## ASSIGNMENT
Repeat word for word the opening stretch of the entries, from the first line through the line containing "- ✅ Desk intro/tagline: System".
┌────────
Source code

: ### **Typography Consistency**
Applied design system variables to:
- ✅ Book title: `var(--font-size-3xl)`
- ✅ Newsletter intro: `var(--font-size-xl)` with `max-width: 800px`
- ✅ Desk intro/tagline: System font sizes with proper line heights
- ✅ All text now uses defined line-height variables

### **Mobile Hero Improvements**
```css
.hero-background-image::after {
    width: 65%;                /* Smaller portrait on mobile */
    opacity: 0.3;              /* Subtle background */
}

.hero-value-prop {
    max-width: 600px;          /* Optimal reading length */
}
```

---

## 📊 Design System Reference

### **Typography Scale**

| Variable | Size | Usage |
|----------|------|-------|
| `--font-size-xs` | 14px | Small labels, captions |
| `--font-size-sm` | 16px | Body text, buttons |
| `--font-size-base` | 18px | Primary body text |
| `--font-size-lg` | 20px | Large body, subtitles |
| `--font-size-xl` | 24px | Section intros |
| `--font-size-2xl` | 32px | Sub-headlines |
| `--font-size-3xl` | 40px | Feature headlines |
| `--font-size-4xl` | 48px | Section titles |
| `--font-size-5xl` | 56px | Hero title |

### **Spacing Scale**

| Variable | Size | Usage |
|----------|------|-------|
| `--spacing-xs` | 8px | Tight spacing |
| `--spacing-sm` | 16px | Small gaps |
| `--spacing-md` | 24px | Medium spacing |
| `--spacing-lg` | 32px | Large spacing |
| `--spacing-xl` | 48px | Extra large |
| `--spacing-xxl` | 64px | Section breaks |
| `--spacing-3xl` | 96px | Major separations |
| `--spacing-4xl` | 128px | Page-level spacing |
└────────
## EXERCISE ANSWER
Source code

: ### **Typography Consistency**
Applied design system variables to:
- ✅ Book title: `var(--font-size-3xl)`
- ✅ Newsletter intro: `var(--font-size-xl)` with `max-width: 800px`
- ✅ Desk intro/tagline: System font sizes with proper line heights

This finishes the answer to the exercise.